Entries taken from a collection:
***

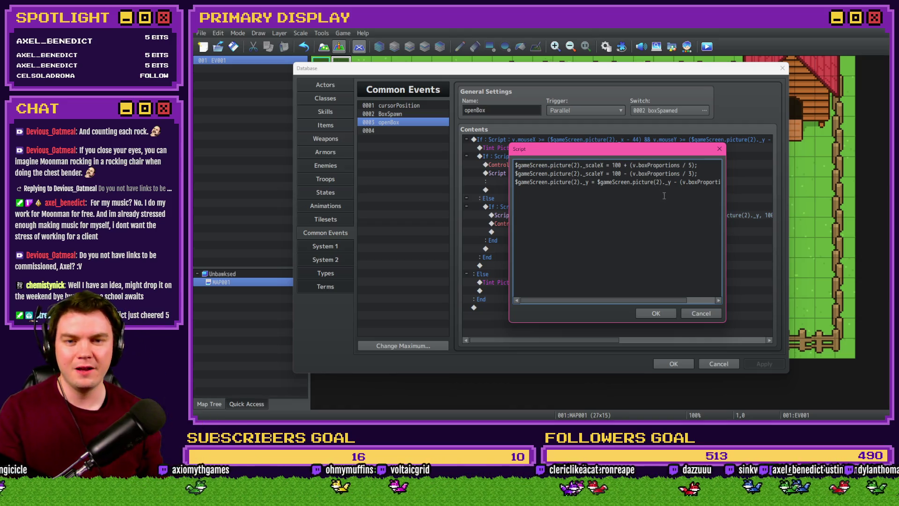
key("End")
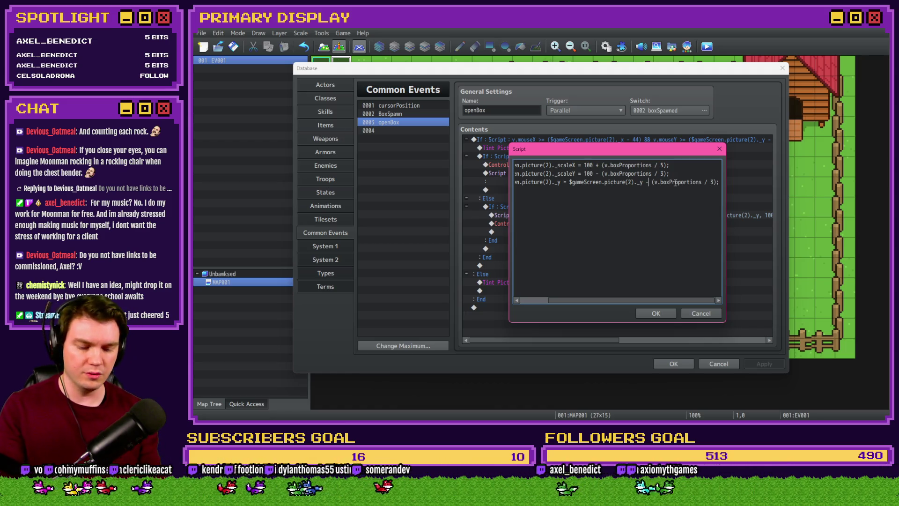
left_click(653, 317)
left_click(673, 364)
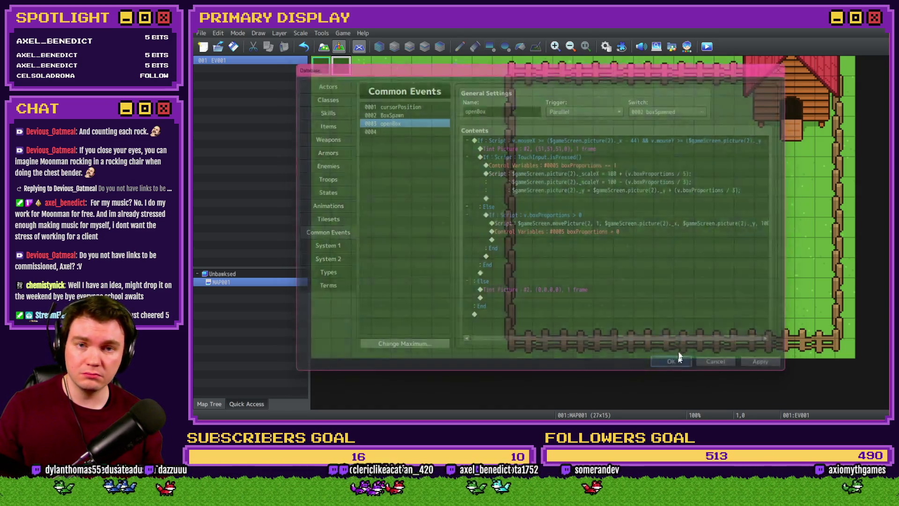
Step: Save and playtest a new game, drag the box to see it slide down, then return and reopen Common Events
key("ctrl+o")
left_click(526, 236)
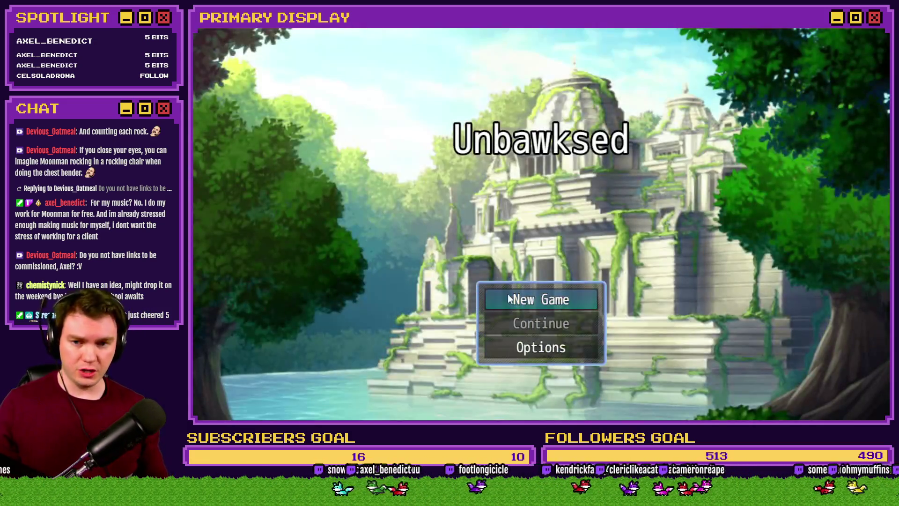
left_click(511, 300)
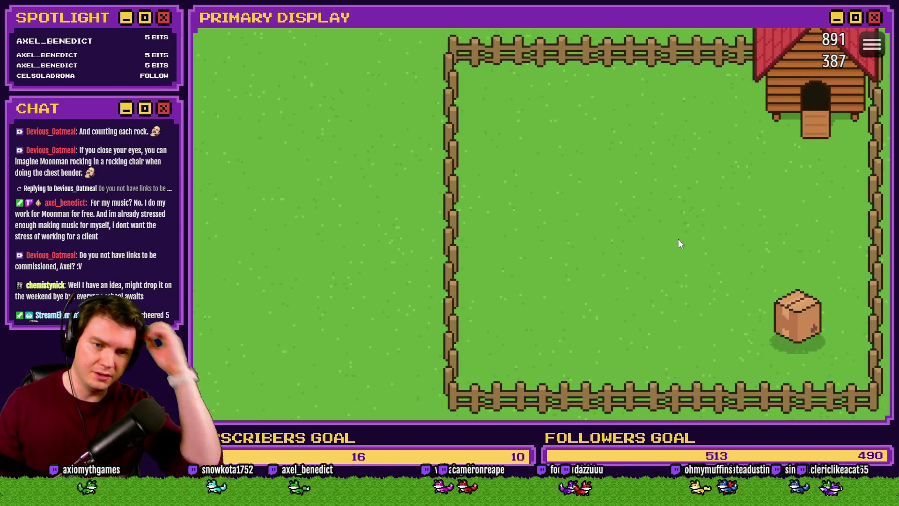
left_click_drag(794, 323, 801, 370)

***

— EXERCISE REQUIREMENTS —
Copy out all the entries precisely. No images.

— REPLY —
key("End")
left_click(653, 317)
left_click(673, 364)
Step: Save and playtest a new game, drag the box to see it slide down, then return and reopen Common Events
key("ctrl+o")
left_click(526, 236)
left_click(511, 300)
left_click_drag(794, 323, 801, 370)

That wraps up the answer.